Vietnam, Afghanistan, Iraq: There’s a long list of nations where the U.S. conducted warfare on and off for years only to leave with little or nothing to show for it. Decades later, China-weary and -wary Vietnam has become a U.S. trading partner. (It reminds me of what Philharmonia Virtuosi music director Richard Kapp once said of the old Soviet Union, which was that we didn’t have to wage war on it; we could’ve merely seduced it with our culture.)
This could’ve been our relationship with Vietnam from the get-go. Instead the war dragged on for almost 20 years (1955-75), culminating in a chaotic departure that mirrored the situation on Afghanistan (2001-21), which is back under Taliban control and is now at war with Pakistan.
After nine years of war (2003-11), Iraq is a democracy of sorts, often teetering on the edge of violence and now threatened, as is much of the Middle East, by the war with Iran, which unlike the United States is very much a rearview-mirror culture. The Iranians see themselves as the heirs of the Persian Empire (550-330 B.C., which had its origins in what is now southern Iran but which at its peak was far larger, stretching across 2.1 million square miles from the Balkans to the Indus Valley and Egypt.
Before Shah Mohammad Reza Pahlavi was overthrown in the Cultural Revolution of 1979, Iranians called themselves “Iranians.” But with the monstrous connotations of the revolution, which gave rise to the hostage crisis of 1979-81, many Iranians began identifying themselves as Persians, although the country is made up of a variety of ethnic groups.

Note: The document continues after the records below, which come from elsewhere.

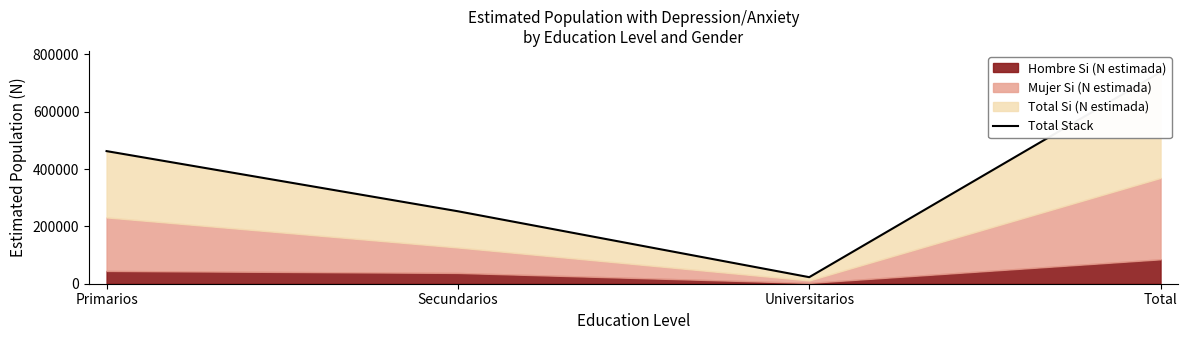

What is the change in value from Primarios to Total?

+275576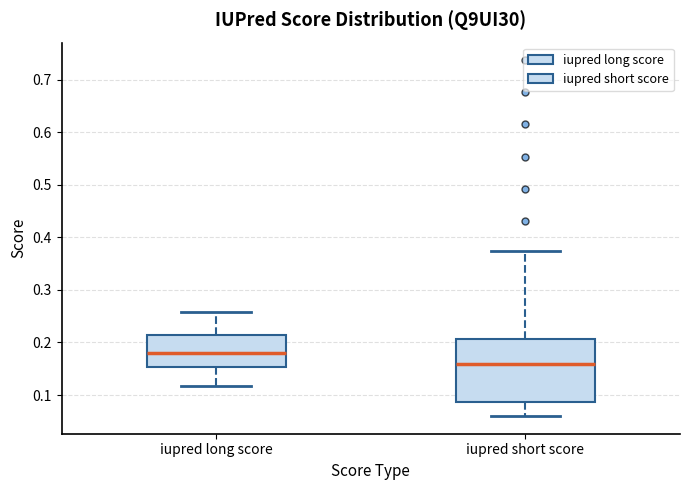

Where does the lower whisker of the box for iupred long score end on the y-axis? The values are not printed on the chart, so give them approximately, as read against the axis.

0.12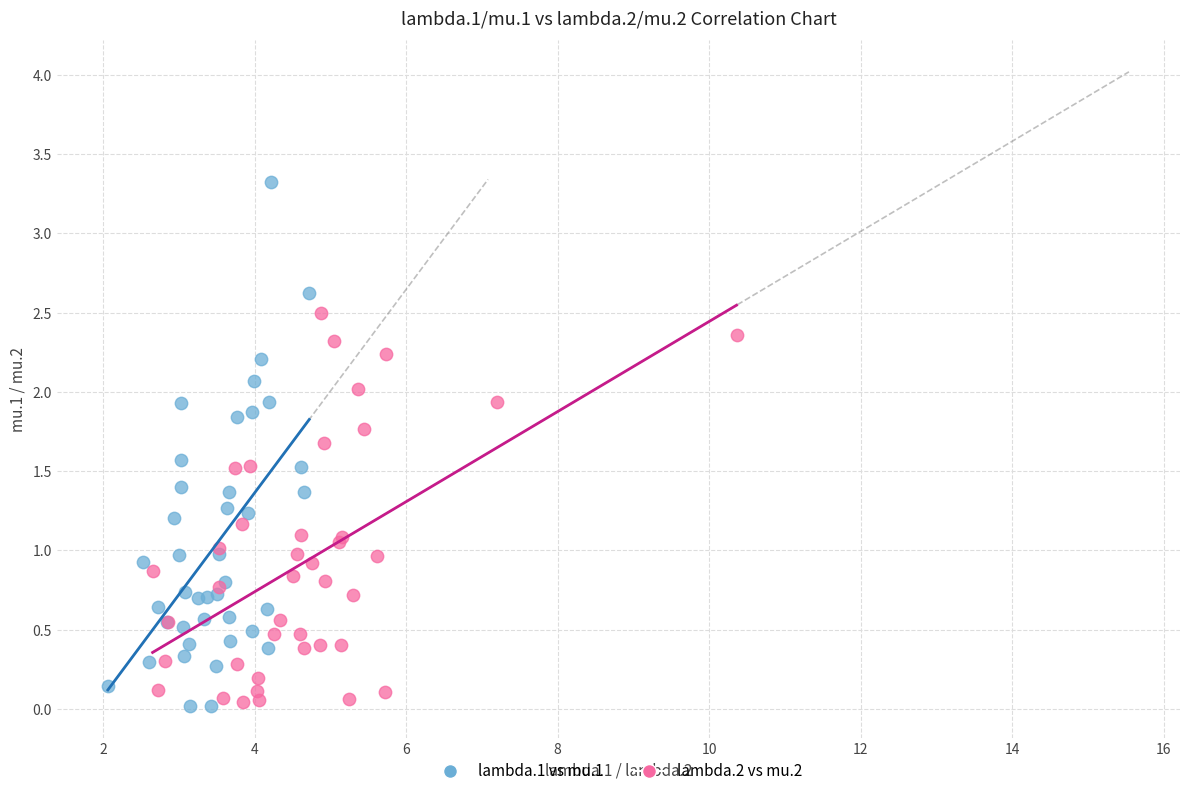

Which series has the largest Y range (max minus min)?

lambda.1 vs mu.1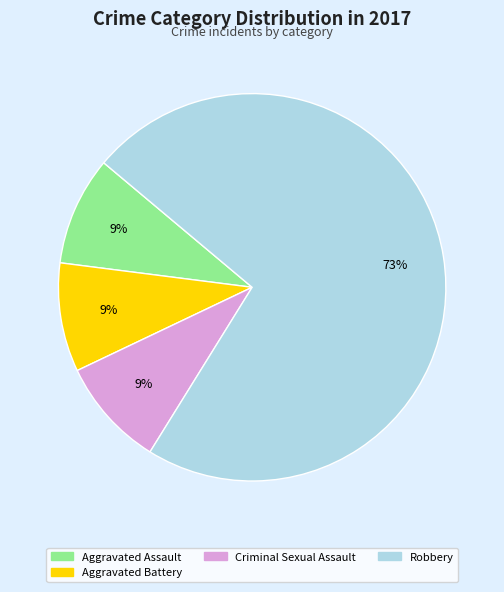

Do Aggravated Battery and Aggravated Assault together represent more than half of the pie?

No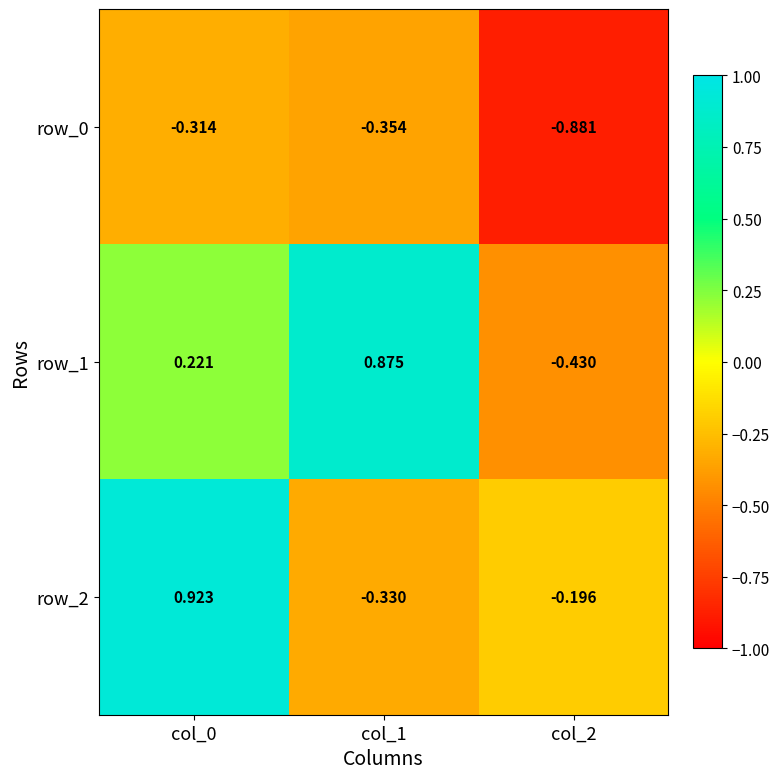

How many values in row_1 are below zero?

1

This alone should tell you something about the mindset of a people who may not always win but refuse to lose. Another case in point — the conquest of the Persian Empire by the Greco-Macedonian king Alexander the Great, officially on Oct. 1, 331 B .C. on the plains of Gaugamela in what is now northern Iraq. In the “Shahnameh,” or “Book of Kings,” a panoramic work by the Persian poet Ferdowsi (written circa 977-1010) that is considered one of the longest, and greatest, epic poems in world history, the conquest by Alexander, or Iskandar, is ordained by his having actually been — wait for it — Persian.
Yes, if you can’t beat’ em, join ’em. Now the Iranians are up against someone who also knows how to spin but wouldn’t know the “Shahnameh” from the musical group Sha Na Na.
Additionally, I don’t think it’s clear to the Trump Administration or the United States at large that this is not like Venezuela, in which Trump substituted a communist he hated in Nicolás Maduro, with one he could do business with, the country’s vice president, Delcy Rodríguez.
“We pick our friends. We do not let our friends pick our enemies”: That’s how one African leader responded to a question about getting along with both Israel and the Arab states. Whether or not Trump was prompted to wage war by Israeli Prime Minister Benjamin Netanyahu, there’s no such thing as picking a friendlier ayatollah as the culture that created the supreme leader is one of systemic, multilayered autocracy.
Trump can’t out-spin the Iranians, as they are a more sophisticated society with ancient antecedents. But Trump has bigger and better weapons. It remains to be seen, then, which narrative will prove more compelling in the end.